Kidney stones were more common in males, and this is similar to that in the general community. While we believe that transfusion-related complications are important factors in stone formation, there are likely to be other dietary, environmental, or gender-specific factors which contribute to the sexual dimorphism. The relationship between nephrolithiasis to BMD and fractures appears to be stronger in men than in women in the general population [1]. In our subgroup analysis, we found renal stones to be associated with fractures in males but not in females. There could be several reasons for this observation. Males had lower Z-scores and are transfused to a higher hemoglobin level compared to females. The greater prevalence of fractures in young males may also reflect participation in higher risk-taking activities. Although this study is relatively large for transfusion-dependent thalassemia, it is small compared to the majority of postmenopausal osteoporosis studies. This may explain why a statistically significant relationship between fractures and nephrolithiasis was not seen in the overall analysis.

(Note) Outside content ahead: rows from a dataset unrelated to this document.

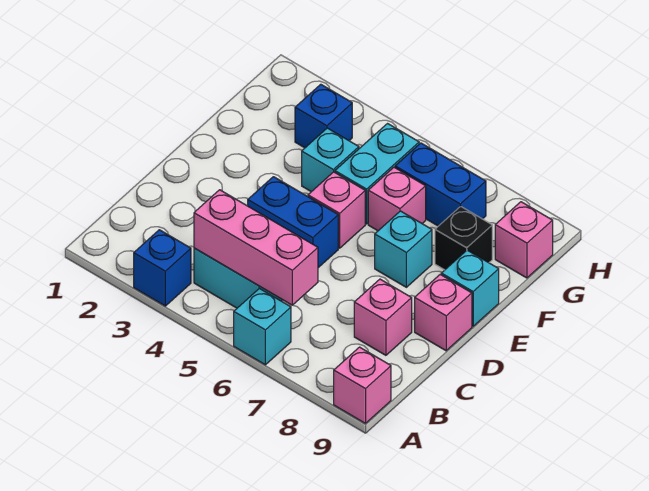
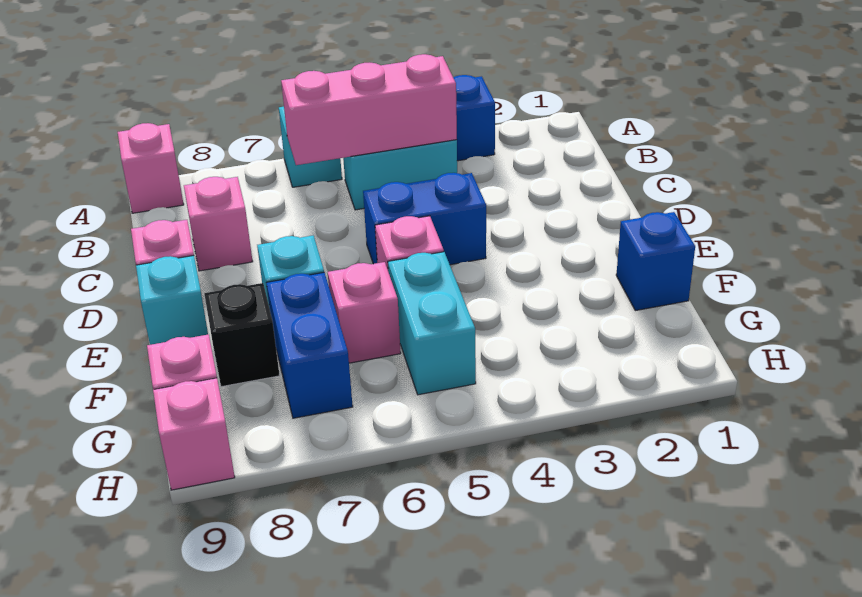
cyan brick F4 level 1 -> none
blue brick G3 level 1 -> blue brick F1 level 1
blue brick G6:G7 level 1 -> blue brick F7:G7 level 1
none -> pink brick H9 level 1

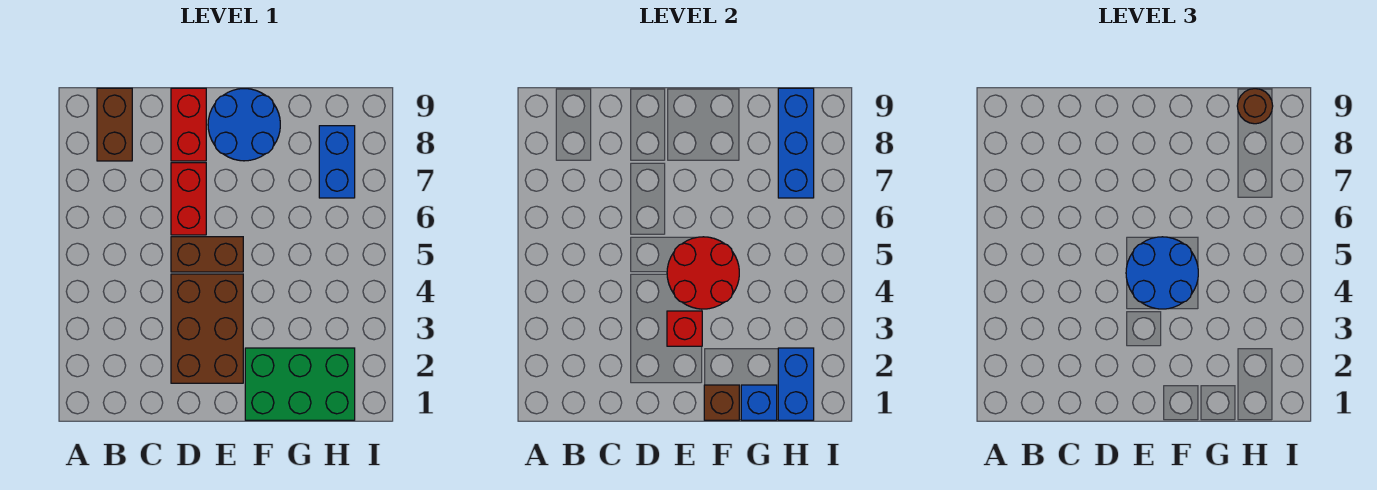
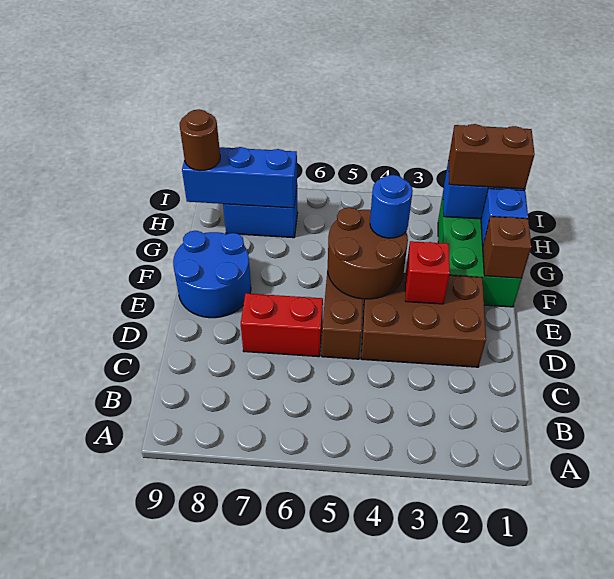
brown brick B8:B9 level 1 -> brown brick H1:H2 level 3
red brick D8:D9 level 1 -> none
red round brick E4:F5 level 2 -> brown round brick E4:F5 level 2
blue round brick E4:F5 level 3 -> blue round brick F4 level 3

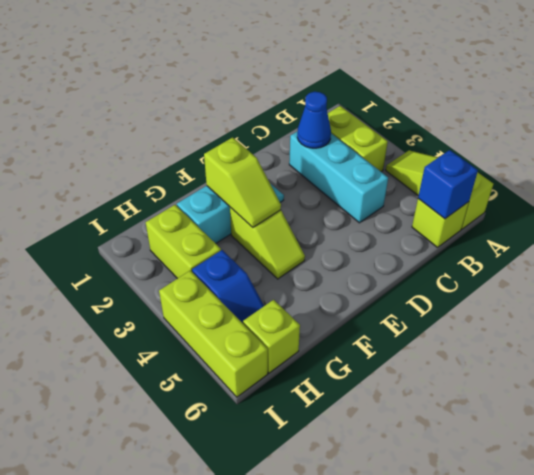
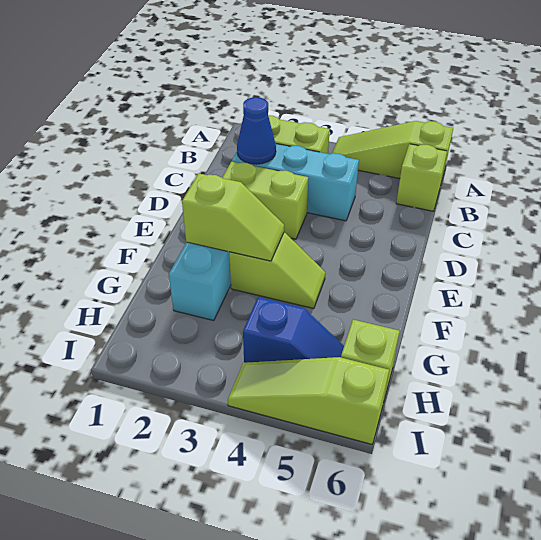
blue brick B6 level 2 -> none
lime brick H2:H3 level 1 -> lime brick D2:D3 level 1
lime brick I4:I6 level 1 -> lime slope I4:I6 level 1 top 6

There are several caveats with this study. A definitive causal link between renal stones, low BMD, and increased fractures cannot be formally established due to the retrospective nature of this study, nor can the pathogenesis of renal stones, as data on stone composition and 24-h urine calcium measurements were not available for all patients. The findings from this study cannot be extrapolated to patients with less severe thalassemia where complications related to chronic transfusion are less likely.

We have shown for the first time a significant association between nephrolithiasis, reduced BMD, and increased fractures in patients with transfusion-dependent thalassemia after adjusting for confounding factors. This strongly argues that enquiring about a history of nephrolithiasis along performing urine calcium and DXA studies is required in all patients with transfusion-dependent thalassemia. Further studies are needed to determine the pathogenesis and composition of kidney stones and the influence of gender on the prevalence of nephrolithiasis.